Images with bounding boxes
+===+

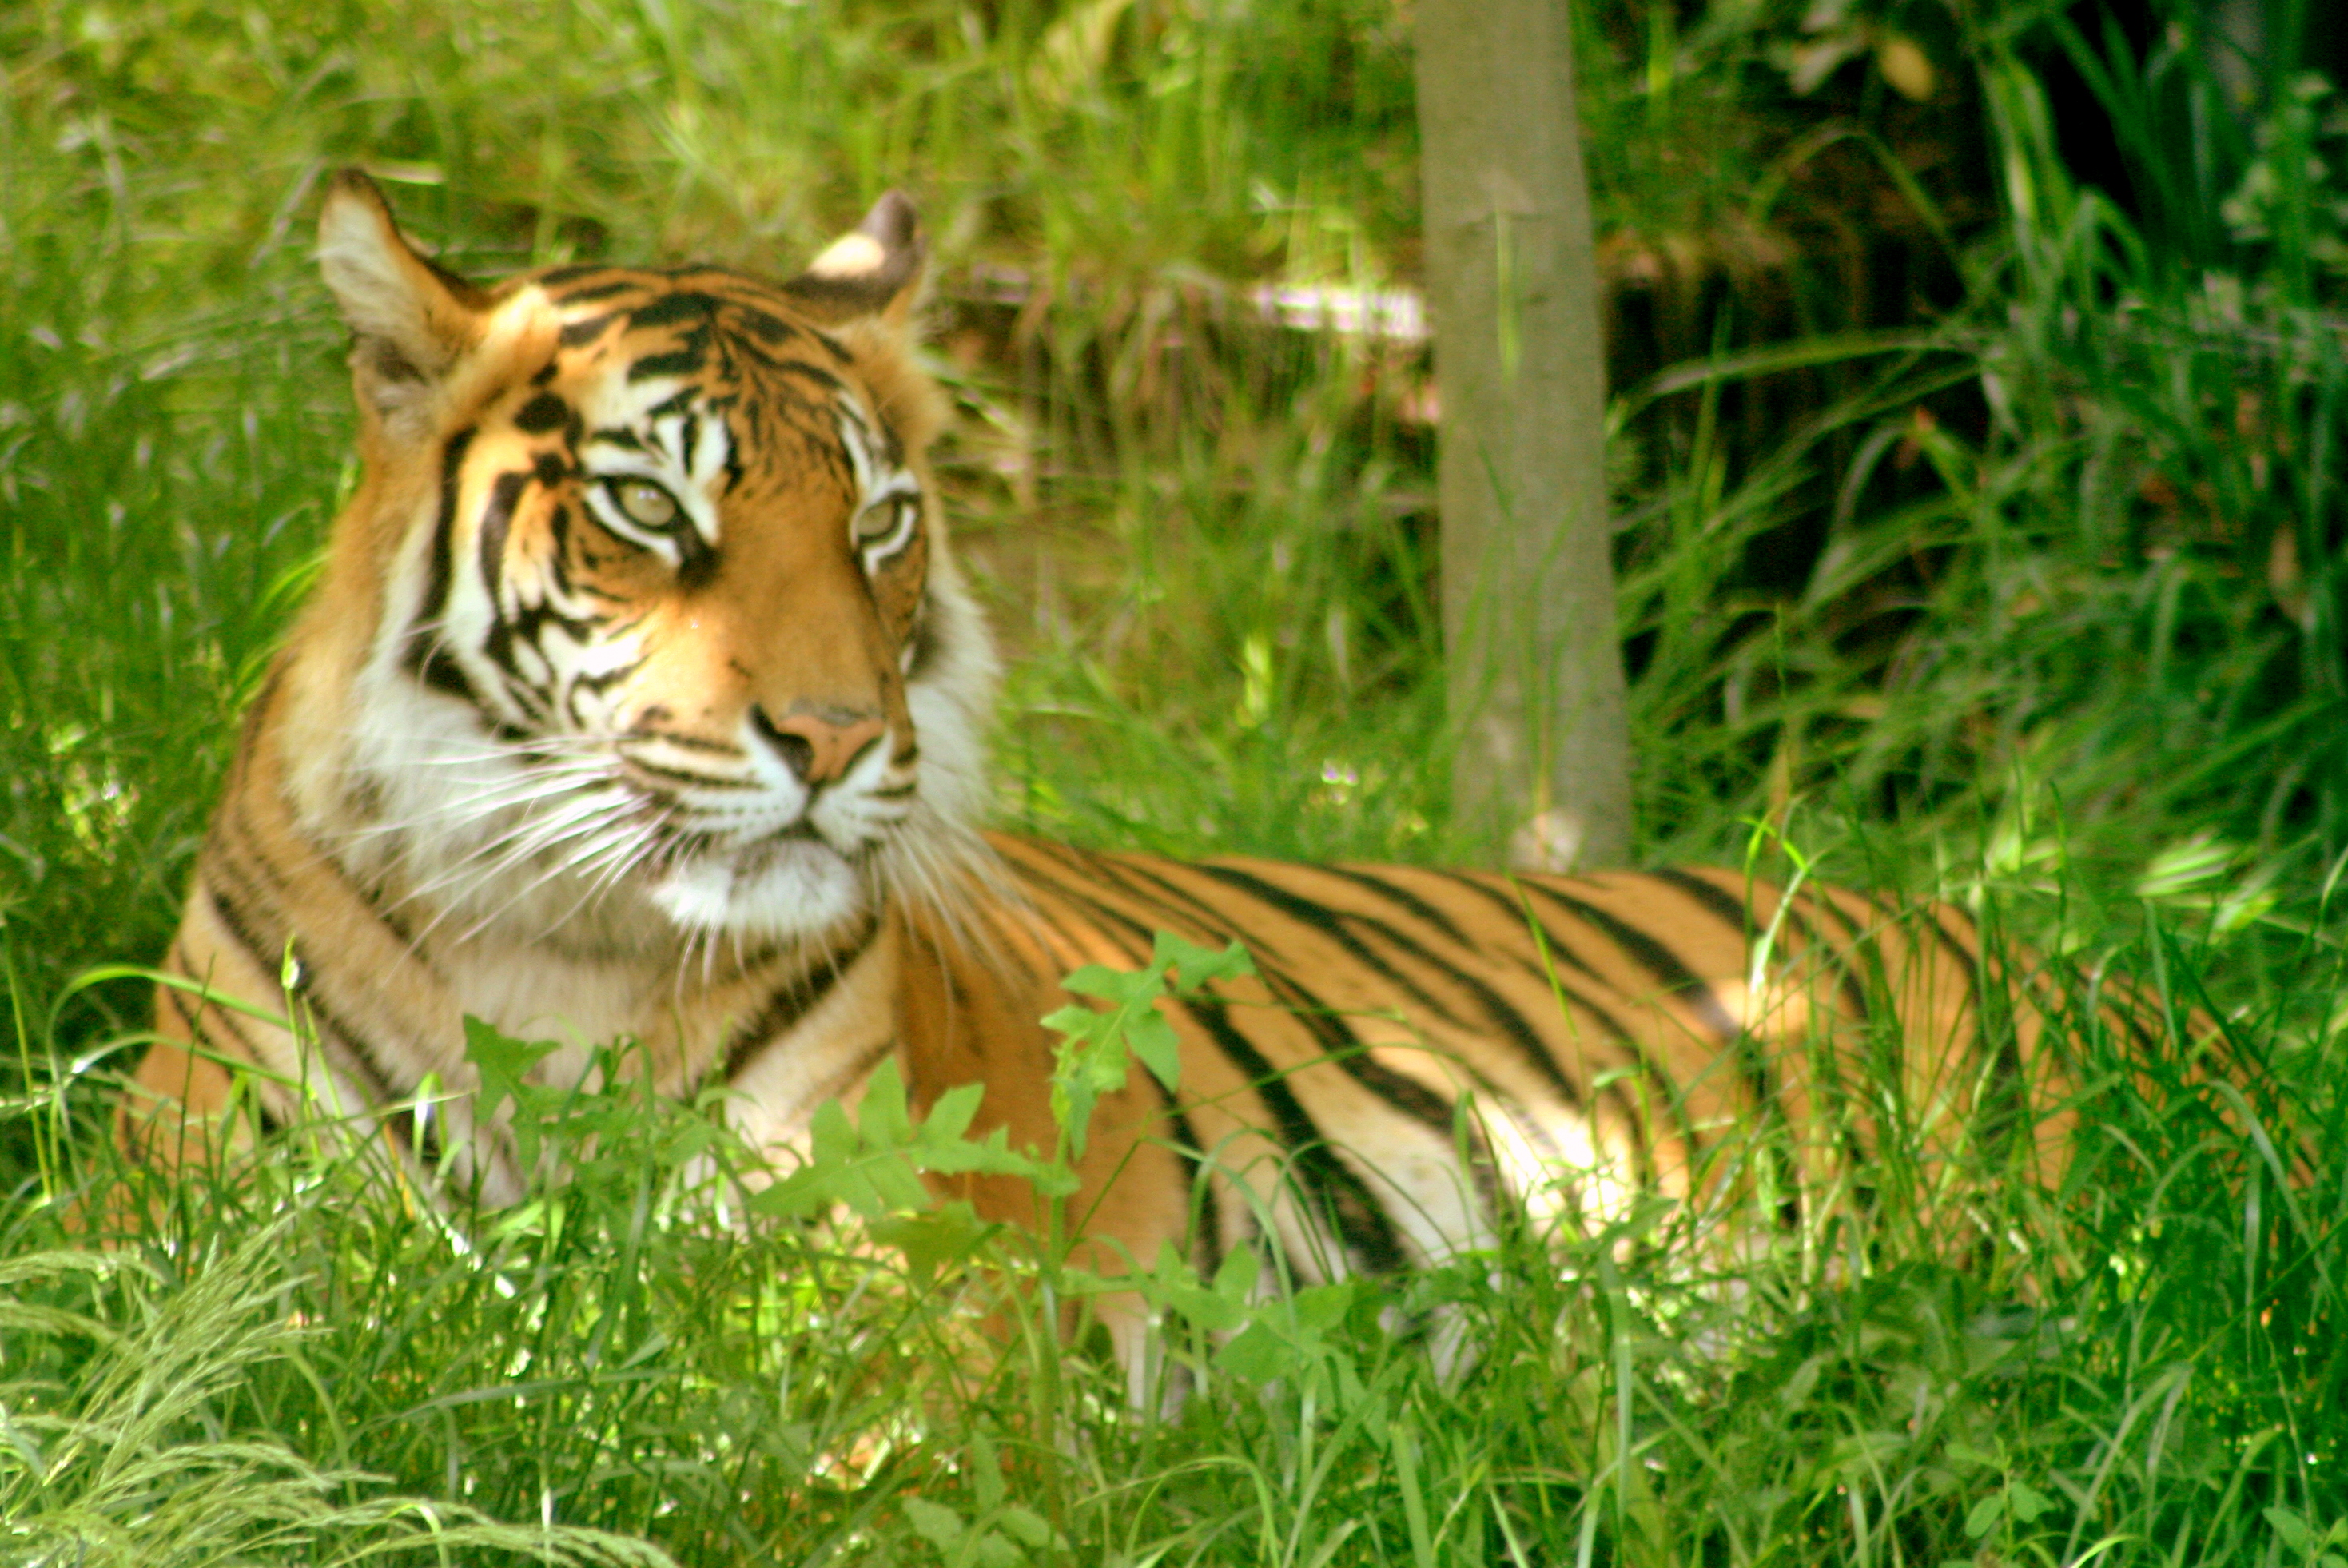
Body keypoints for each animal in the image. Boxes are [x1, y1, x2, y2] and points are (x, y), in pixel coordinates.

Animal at [123, 171, 2097, 1373]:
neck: (556, 952)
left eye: (878, 526)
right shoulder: (179, 1225)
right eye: (649, 511)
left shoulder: (891, 1285)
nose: (837, 741)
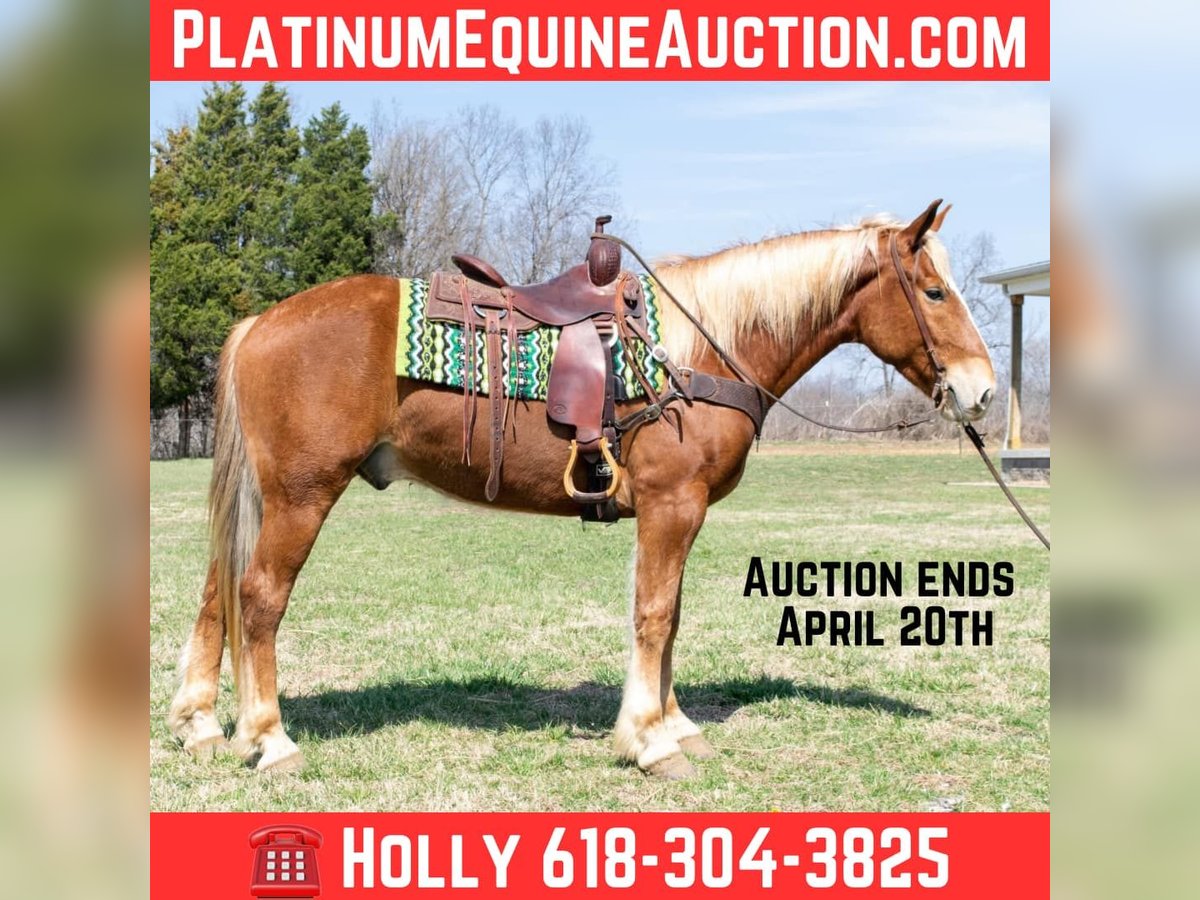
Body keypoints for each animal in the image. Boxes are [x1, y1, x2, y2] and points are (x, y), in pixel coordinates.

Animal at [167, 199, 995, 779]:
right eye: (933, 291)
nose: (982, 391)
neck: (696, 350)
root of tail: (261, 322)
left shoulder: (677, 514)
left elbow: (672, 616)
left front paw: (672, 722)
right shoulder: (671, 506)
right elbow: (655, 617)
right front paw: (649, 742)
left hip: (264, 497)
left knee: (217, 591)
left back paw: (200, 724)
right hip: (302, 495)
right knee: (259, 598)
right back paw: (269, 740)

+===+

Directions for this task -
Please state how many lines in the entries above include the word "right", giving only the number.

Answer box -
9